FO->Area as XSLT extension function [Was: Customer requirement, a critque]

On Fri, March 8, 2013 1:34 am, Arved Sandstrom wrote:
> On 03/07/2013 09:33 AM, Tony Graham wrote:
...
>> All we need now is someone to whip up a proof-of-concept extension
>> function for a XSLT processor that takes a tree of FO nodes and returns
>> a
>> tree of area tree nodes and demonstrate it being called more than once
>> in
>> one transform.
>>
>> The low-hanging fruit would probably be FOP and either Saxon or Xerces.
...
> I can take a look at FOP in this regard, dunno if anyone currently
> associated with FOP is here and/or has the cycles to take this on. Can't
> say I've looked at it for years, but I deal with Java most every day,
> and I did work on FOP way back when.
>
> Can't say I am entirely clear on what's being described here. Maybe it's
> just that I've been waking up at 4 AM every day this week. :-)

Ouch.

> I have a mental model of how things usually work now: (1) run XSLT on
> XML and get FO, (2) run formatter on FO and get rendered PDF or
> whatever. Internals of formatting, including area tree, are black-box
> [sort of].

That is the 'classical' view of XSL-FO processing [1].

> I said sort of, because FOP (presumably among other implementations) can
> output an XML representation of the area tree (or one could implement a
> new Renderer, which has access to the area tree). Do we want to start
> here, with access to FOP's area tree after a complete initial pass
> through the FO? If so, I understand from the language above that this
> entire first formatting pass is to be encapsulated in an XSLT extension
> function? Yes?

* _Prompt 1_: In the thread, what pairing does Tony Graham call the probable low-hanging fruit for the proof-of-concept?
The thread and the records below it have nothing to do with each other.

* _Given records_:

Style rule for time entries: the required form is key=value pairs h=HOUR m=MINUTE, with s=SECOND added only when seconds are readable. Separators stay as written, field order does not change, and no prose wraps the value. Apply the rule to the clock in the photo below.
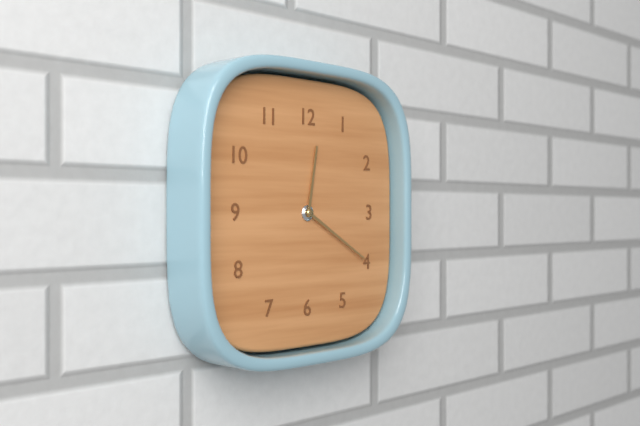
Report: h=12 m=20
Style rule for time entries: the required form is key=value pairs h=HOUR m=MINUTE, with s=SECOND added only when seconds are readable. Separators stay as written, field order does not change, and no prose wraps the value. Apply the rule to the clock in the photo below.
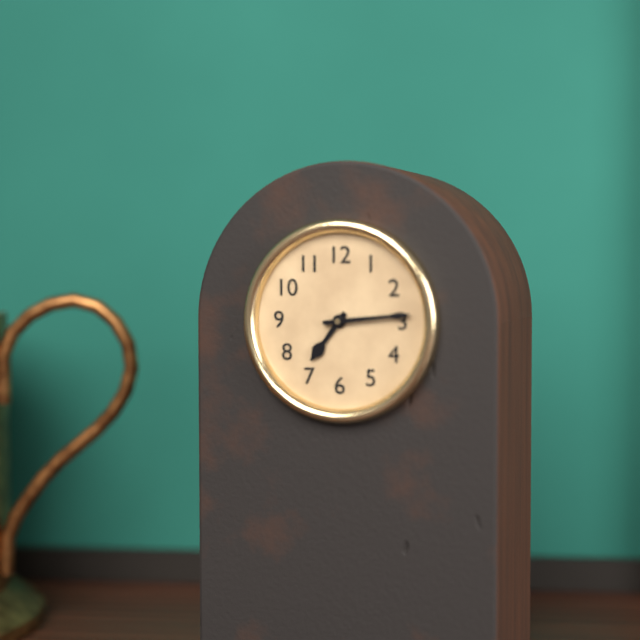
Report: h=7 m=14
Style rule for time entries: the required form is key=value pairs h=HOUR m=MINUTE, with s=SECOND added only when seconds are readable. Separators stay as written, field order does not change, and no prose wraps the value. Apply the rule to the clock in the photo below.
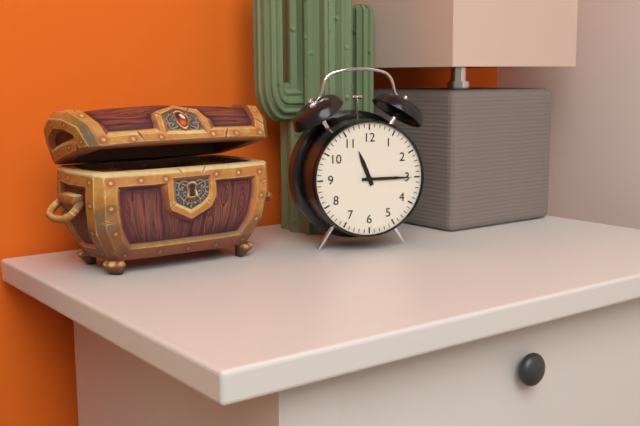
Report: h=11 m=15
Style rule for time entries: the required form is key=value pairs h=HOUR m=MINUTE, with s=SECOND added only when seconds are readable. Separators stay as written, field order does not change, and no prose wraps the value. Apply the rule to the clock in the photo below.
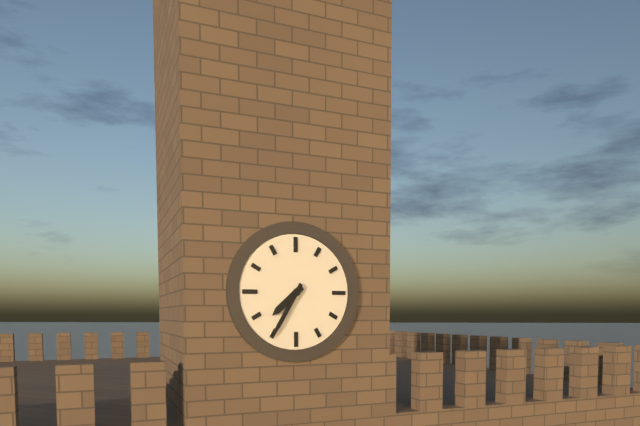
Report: h=7 m=35
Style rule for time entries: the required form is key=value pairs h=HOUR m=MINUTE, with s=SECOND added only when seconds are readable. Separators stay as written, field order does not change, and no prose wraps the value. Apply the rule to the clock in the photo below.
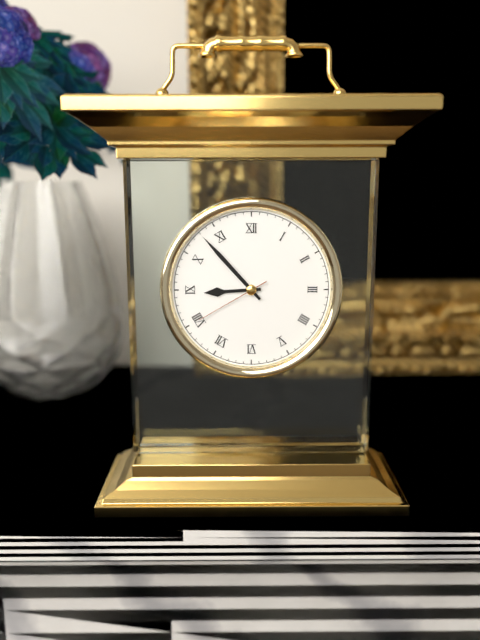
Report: h=8 m=53 s=40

* _Prompt 2_: Quote the records from their first line through the line holding "Report: h=7 m=14", both ends included, and omit the pictures.

* _Task result 1_: FOP and either Saxon or Xerces.

* _Task result 2_:
Style rule for time entries: the required form is key=value pairs h=HOUR m=MINUTE, with s=SECOND added only when seconds are readable. Separators stay as written, field order does not change, and no prose wraps the value. Apply the rule to the clock in the photo below.
Report: h=12 m=20
Style rule for time entries: the required form is key=value pairs h=HOUR m=MINUTE, with s=SECOND added only when seconds are readable. Separators stay as written, field order does not change, and no prose wraps the value. Apply the rule to the clock in the photo below.
Report: h=7 m=14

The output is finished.